From: Robert Elz <kre%munnari.OZ.AU@localhost>
To:
Cc: gnats-bugs%netbsd.org@localhost, netbsd-bugs%netbsd.org@localhost
Subject: Re: bin/52432: /etc/dumpdates format egregious
Date: Fri, 04 Aug 2017 19:06:09 +0700
Date: Thu, 3 Aug 2017 13:48:51 -0700
From: Greywolf <greywolf%starwolf.com@localhost>
Message-ID: <9e2d4133-fab5-bf31-d226-4fdc07ce5e11%starwolf.com@localhost>
| Hi, kre, christos, others,
Originally:
I think you only sent this to Christos and me, so there
are no others...
And now the message has been sent to gnats, and netbsd-bugs, here is the
rest of my reply (verbatim), for gnats, and netbsd-bugs.
| I'm hoping the concept of a 'dump level' doesn't go away,
Definitely not in anything I am planning. It isn't levels that are the
problem.
| Having a GUID-ish (but optionally user-selectable) DevID attached
| to each device sounds to me like a workable idea and it would
| render /etc/dumpdates considerably less useless.
That is (more or less) the hope, yes. Of course, right now this is not
much more than a dream, as:
| My question here would be: Is there a provision inside FFS allowing
| for an identifier?
And that is the question (or part of it, FFS isn't the only filesystem,
LFS needs to be handled too - and I suspect anything that follows the
inode/directory model (ie: cd9660, UDF, and msdosfs are irrelevant...)
That part needs to be investigated, and solved, before doing anything else.
| Tangentially, kre, you mentioned "designing a new format for dump's
| data" -- could you clarify the intent there? Did you mean the
| dump timestamp metadata (dumpdates),
Yes, just that.
| or did you mean the entire TOC format (inode maps)?
No, not that, I have lots of old dumps, one day one of them might be
needed, I don't want to change that at all (certainly not because of
dumpdates issues.)
| [this can be taken off-line from this discussion.]
You already did, even if not intentionally.
| You also mentioned the place *whither* you back up your filesystems via
| dump. I'm unclear on why the output device for the dump has anything to
| do with this -- dumpdates only references the last dump of an INput
| device.
In a way it doesn't - though being able to find the dump (eg: "I know from
dumpdates or whatever replaces it that there was a level 4 dump done two
weeks ago - but where is it?") but that was more along the lines of keeping
the dumpdates file with (somewhere near) the dumps (so if you have found
a dumpdates file, you have also found the relevant dumps).

------------------------

### [Work order A]
Please reproduce the dumpdates email word for word, everything from "That is (more" down to "doing anything else.".
### [Work order B]
Besides FFS, which filesystem does the dumpdates email say also needs to be handled?

### [Information]

------------------------

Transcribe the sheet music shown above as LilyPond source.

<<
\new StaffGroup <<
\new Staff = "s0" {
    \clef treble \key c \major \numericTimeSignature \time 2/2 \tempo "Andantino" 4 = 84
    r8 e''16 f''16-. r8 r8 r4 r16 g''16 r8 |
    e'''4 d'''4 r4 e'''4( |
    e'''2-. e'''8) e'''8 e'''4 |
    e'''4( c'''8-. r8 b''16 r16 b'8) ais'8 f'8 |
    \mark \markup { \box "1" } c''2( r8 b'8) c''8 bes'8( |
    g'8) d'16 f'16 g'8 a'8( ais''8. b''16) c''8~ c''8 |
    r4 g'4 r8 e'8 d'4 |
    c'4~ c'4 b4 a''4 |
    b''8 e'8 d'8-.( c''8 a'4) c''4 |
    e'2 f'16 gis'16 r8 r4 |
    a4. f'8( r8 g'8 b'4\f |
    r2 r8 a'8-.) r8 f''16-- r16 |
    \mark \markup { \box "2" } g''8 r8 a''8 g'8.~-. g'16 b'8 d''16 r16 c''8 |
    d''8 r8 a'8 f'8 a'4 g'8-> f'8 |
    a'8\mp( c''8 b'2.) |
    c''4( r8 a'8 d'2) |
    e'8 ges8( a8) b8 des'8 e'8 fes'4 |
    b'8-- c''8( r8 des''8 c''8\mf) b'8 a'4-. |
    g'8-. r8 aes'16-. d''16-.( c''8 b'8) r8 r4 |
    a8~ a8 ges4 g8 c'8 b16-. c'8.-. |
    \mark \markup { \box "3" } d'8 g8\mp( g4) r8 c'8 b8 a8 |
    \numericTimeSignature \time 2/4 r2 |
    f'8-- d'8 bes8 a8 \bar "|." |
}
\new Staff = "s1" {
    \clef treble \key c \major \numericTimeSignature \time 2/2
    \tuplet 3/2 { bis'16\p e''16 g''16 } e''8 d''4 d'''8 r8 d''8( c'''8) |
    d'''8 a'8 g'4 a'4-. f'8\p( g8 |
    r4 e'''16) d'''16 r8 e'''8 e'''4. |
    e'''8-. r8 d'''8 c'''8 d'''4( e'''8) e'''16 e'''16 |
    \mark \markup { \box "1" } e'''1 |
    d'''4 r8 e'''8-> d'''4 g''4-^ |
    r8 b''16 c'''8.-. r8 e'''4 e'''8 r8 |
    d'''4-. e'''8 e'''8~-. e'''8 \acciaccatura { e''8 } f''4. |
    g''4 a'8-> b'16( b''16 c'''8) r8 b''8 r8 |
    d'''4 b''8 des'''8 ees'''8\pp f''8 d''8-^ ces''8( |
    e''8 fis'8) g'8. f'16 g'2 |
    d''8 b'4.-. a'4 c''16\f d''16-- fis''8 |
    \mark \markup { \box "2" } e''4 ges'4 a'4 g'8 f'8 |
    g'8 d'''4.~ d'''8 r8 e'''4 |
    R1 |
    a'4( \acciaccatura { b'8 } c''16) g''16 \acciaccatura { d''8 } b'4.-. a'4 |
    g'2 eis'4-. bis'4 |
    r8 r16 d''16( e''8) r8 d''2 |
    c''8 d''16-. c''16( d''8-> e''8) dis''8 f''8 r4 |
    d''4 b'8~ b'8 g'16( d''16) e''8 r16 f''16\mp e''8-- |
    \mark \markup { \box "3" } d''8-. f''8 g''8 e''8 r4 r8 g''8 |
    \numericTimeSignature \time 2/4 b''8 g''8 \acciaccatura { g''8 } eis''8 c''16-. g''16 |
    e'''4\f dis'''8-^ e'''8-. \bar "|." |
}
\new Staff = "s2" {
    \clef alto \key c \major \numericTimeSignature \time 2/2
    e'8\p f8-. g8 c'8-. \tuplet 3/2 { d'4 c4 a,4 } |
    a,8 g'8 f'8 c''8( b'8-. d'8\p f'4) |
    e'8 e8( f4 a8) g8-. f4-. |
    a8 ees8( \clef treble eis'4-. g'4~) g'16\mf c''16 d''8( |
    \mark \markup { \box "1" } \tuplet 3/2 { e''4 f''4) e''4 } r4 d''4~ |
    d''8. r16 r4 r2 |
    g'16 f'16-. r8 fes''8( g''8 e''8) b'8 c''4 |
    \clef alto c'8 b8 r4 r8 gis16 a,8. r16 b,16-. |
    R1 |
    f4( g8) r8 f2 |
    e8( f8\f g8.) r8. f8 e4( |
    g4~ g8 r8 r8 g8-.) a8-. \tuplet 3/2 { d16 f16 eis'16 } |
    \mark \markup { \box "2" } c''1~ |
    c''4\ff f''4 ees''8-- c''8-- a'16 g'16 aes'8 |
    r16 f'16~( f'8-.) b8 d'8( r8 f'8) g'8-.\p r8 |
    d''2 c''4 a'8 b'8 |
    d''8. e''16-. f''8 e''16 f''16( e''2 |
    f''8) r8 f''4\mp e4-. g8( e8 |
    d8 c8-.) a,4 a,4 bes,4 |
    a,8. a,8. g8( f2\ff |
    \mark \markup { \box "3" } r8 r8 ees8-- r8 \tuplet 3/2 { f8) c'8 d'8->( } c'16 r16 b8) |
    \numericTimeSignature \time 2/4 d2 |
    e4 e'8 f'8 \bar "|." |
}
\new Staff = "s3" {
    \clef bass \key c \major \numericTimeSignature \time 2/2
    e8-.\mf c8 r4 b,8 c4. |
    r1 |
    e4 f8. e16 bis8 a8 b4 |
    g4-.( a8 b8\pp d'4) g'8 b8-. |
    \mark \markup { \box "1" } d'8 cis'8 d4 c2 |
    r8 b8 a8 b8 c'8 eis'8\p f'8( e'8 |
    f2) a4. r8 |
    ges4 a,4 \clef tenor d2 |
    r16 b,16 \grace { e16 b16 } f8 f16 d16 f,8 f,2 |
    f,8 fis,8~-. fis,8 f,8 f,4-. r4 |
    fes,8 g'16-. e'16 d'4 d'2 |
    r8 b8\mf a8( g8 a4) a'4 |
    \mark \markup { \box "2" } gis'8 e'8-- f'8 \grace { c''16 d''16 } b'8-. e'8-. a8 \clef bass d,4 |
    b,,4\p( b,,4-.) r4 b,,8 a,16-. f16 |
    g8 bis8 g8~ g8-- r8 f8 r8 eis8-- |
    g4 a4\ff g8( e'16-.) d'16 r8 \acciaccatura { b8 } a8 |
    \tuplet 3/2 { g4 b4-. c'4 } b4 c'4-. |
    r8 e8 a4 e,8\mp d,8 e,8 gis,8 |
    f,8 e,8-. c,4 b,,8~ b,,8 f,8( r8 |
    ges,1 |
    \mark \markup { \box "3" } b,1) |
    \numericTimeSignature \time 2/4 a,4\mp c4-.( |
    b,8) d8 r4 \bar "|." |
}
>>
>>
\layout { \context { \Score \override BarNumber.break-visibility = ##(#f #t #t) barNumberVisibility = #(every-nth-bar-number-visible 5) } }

------------------------

### [Your solution A]
That is (more or less) the hope, yes. Of course, right now this is not
much more than a dream, as:
| My question here would be: Is there a provision inside FFS allowing
| for an identifier?
And that is the question (or part of it, FFS isn't the only filesystem,
LFS needs to be handled too - and I suspect anything that follows the
inode/directory model (ie: cd9660, UDF, and msdosfs are irrelevant...)
That part needs to be investigated, and solved, before doing anything else.

### [Your solution B]
LFS